Durante los primeros años de la guerra, algunas facciones rebeldes recibieron apoyo limitado de potencias extranjeras como Estados Unidos, Turquía y países del Golfo. La falta de cohesión en la oposición permitió que grupos extremistas como el Frente al-Nusra (afiliado a Al Qaeda) y, más tarde, el Estado Islámico, se fortalecieran. Actualmente, Hayat Tahrir al-Sham (HTS), considerada terrorista por Estados Unidos y otras naciones, lidera la coalición que logró la reciente ofensiva.
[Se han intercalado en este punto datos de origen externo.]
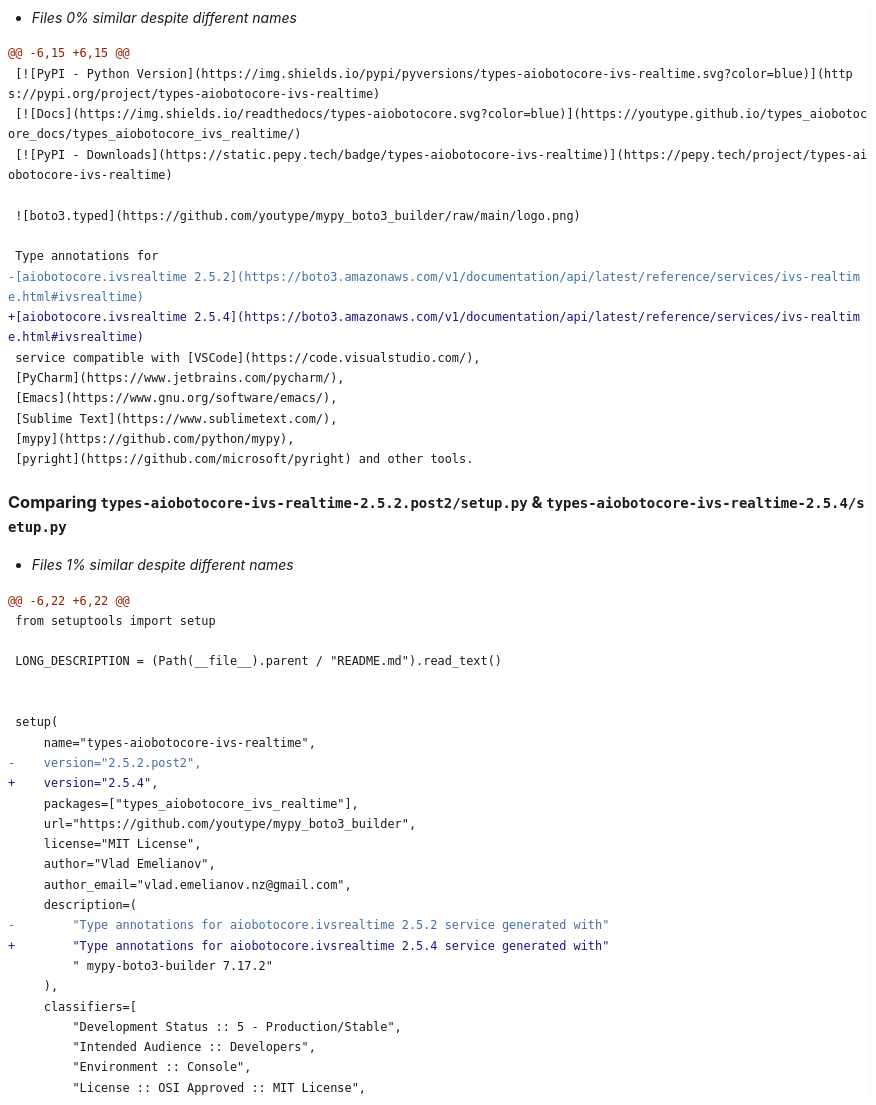  * *Files 0% similar despite different names*

```diff
@@ -6,15 +6,15 @@
 [![PyPI - Python Version](https://img.shields.io/pypi/pyversions/types-aiobotocore-ivs-realtime.svg?color=blue)](https://pypi.org/project/types-aiobotocore-ivs-realtime)
 [![Docs](https://img.shields.io/readthedocs/types-aiobotocore.svg?color=blue)](https://youtype.github.io/types_aiobotocore_docs/types_aiobotocore_ivs_realtime/)
 [![PyPI - Downloads](https://static.pepy.tech/badge/types-aiobotocore-ivs-realtime)](https://pepy.tech/project/types-aiobotocore-ivs-realtime)
 
 ![boto3.typed](https://github.com/youtype/mypy_boto3_builder/raw/main/logo.png)
 
 Type annotations for
-[aiobotocore.ivsrealtime 2.5.2](https://boto3.amazonaws.com/v1/documentation/api/latest/reference/services/ivs-realtime.html#ivsrealtime)
+[aiobotocore.ivsrealtime 2.5.4](https://boto3.amazonaws.com/v1/documentation/api/latest/reference/services/ivs-realtime.html#ivsrealtime)
 service compatible with [VSCode](https://code.visualstudio.com/),
 [PyCharm](https://www.jetbrains.com/pycharm/),
 [Emacs](https://www.gnu.org/software/emacs/),
 [Sublime Text](https://www.sublimetext.com/),
 [mypy](https://github.com/python/mypy),
 [pyright](https://github.com/microsoft/pyright) and other tools.
```

### Comparing `types-aiobotocore-ivs-realtime-2.5.2.post2/setup.py` & `types-aiobotocore-ivs-realtime-2.5.4/setup.py`

 * *Files 1% similar despite different names*

```diff
@@ -6,22 +6,22 @@
 from setuptools import setup
 
 LONG_DESCRIPTION = (Path(__file__).parent / "README.md").read_text()
 
 
 setup(
     name="types-aiobotocore-ivs-realtime",
-    version="2.5.2.post2",
+    version="2.5.4",
     packages=["types_aiobotocore_ivs_realtime"],
     url="https://github.com/youtype/mypy_boto3_builder",
     license="MIT License",
     author="Vlad Emelianov",
     author_email="vlad.emelianov.nz@gmail.com",
     description=(
-        "Type annotations for aiobotocore.ivsrealtime 2.5.2 service generated with"
+        "Type annotations for aiobotocore.ivsrealtime 2.5.4 service generated with"
         " mypy-boto3-builder 7.17.2"
     ),
     classifiers=[
         "Development Status :: 5 - Production/Stable",
         "Intended Audience :: Developers",
         "Environment :: Console",
         "License :: OSI Approved :: MIT License",
```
A pesar de su ideología islamista radical, HTS logró coordinarse con facciones moderadas y milicias locales que buscan un futuro sin al-Ássad.
El conflicto, que comenzó como un levantamiento popular, se convirtió en una guerra compleja con múltiples frentes. Los rebeldes enfrentaron no solo al régimen, sino también a ISIS y a sus propias divisiones internas. La caída de Bashar al-Ássad representa una victoria simbólica, aunque las tensiones entre los diferentes grupos plantean serios desafíos para el futuro político del país.
Con el paso del tiempo, el régimen y sus aliados se desgastaron. Rusia, distraída por su invasión de Ucrania, y Hezbolá, debilitado por los ataques israelíes y la crisis económica en Líbano, dejaron de ser pilares sólidos. Irán, también afectado por problemas internos, no pudo llenar este vacío. Estas circunstancias permitieron a los rebeldes lanzar una ofensiva coordinada que desmoronó rápidamente las defensas del régimen.
El colapso fue fulminante. En pocos días, los rebeldes tomaron ciudades clave como Homs y Alepo, avanzando hacia Damasco, donde apenas encontraron resistencia. Las imágenes de ciudadanos arrancando pósteres de al-Ássad y de su padre en las calles simbolizan el fin de una dictadura sanguinaria.
Siria enfrenta ahora un futuro incierto. Rusia, con intereses estratégicos como el puerto de Tartús, e Irán, que sigue usando Siria como base en su conflicto con Israel, no abandonarán su influencia en la región. Mientras tanto, Estados Unidos, enfocado en prevenir el resurgimiento de ISIS y proteger a sus tropas, observa de lejos.
La ausencia de un liderazgo claro y la fragmentación de las fuerzas rebeldes dificultan prever el rumbo de Siria. Aunque Bashar al-Ássad será recordado como uno de los líderes más brutales del siglo XXI, su caída no garantiza el fin de la violencia ni de la inestabilidad. Reconstruir un país devastado por 13 años de guerra y más de medio siglo de dictadura será un desafío monumental.
El futuro de Siria dependerá de si las fuerzas que compiten por el poder pueden, contra todo pronóstico, encontrar un camino hacia la estabilidad y la reconstrucción. Hoy, tras años de devastación, el pueblo sirio mantiene viva una chispa de esperanza. Mañana será otro día.